In the American criminal justice system, defendants are afforded a presumption of innocence, and this requires prosecutors to prove guilt beyond a reasonable doubt. We have all heard the phrase “innocent until proven guilty in a court of law.” This is entirely true, and even though the burden is placed on proof of guilt, defendants are generally required to prove an affirmative defense. It is essential to know that failure to establish an affirmative defense does not automatically mean the defendant is guilty. The prosecutor still needs to prove guilt beyond a reasonable doubt regardless of the outcome on an affirmative defense. Self-defense is an example of a justification affirmative defense and is used in many cases such as murder and domestic battery. Claiming self-defense means that you are justifying the force applied on the other party was necessary to protect yourself from an attempted injury.
Another example is known as criminal insanity, and this is known as an excuse affirmative defense.
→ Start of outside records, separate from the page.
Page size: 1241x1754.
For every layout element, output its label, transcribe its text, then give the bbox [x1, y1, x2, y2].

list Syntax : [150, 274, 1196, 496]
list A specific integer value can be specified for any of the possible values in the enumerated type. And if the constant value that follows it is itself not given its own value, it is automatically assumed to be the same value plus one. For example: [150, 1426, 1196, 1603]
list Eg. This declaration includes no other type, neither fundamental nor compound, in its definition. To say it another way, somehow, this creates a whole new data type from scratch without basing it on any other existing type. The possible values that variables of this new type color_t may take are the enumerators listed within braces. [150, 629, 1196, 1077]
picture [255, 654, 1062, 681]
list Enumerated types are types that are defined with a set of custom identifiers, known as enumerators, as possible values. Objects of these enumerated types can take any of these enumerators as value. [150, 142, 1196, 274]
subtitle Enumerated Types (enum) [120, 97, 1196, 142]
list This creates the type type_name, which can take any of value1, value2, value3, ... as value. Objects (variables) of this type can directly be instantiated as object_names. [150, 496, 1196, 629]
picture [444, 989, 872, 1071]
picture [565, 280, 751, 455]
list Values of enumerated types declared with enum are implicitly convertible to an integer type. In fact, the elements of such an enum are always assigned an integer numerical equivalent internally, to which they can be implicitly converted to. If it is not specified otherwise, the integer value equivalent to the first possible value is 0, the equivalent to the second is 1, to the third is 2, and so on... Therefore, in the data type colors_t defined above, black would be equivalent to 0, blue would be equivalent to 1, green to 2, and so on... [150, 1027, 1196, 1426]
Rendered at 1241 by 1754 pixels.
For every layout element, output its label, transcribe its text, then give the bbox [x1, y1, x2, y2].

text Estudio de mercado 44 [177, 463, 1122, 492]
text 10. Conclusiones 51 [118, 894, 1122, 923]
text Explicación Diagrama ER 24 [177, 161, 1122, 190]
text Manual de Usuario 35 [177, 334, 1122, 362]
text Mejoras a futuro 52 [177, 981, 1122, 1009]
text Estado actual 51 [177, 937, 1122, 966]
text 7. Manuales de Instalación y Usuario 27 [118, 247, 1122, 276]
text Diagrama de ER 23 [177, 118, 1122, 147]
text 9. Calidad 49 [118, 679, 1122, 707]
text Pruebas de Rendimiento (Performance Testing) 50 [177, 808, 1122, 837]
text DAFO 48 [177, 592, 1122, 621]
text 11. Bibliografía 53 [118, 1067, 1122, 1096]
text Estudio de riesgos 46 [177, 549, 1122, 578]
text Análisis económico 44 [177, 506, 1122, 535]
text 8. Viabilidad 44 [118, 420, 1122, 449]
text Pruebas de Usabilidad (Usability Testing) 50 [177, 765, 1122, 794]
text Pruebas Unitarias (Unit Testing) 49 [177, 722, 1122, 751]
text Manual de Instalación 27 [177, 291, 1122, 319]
This is where the defendant claims a mental defect or disease that, as understood in most states, makes it impossible for a person to know what he or she is doing or to know that what they are doing is wrong. Depending on the situation, these defensives may relieve the person from their criminal responsibility.
I believe this exception is unreasonable. My opinion merely comes from the fact that to invoke a duress defense the defendant must typically satisfy three elements. First, they must face “an immediate threat of death or serious bodily injury. Second, they must possess “a well-grounded fear that the threat will be carried out. Third, the defendant must enjoy no reasonable opportunity to escape the threatened harm (Shankland, 2009). I believe if the situation meets those three criteria’s, human survival instinct steps in and unfortunately bad things happen sometimes.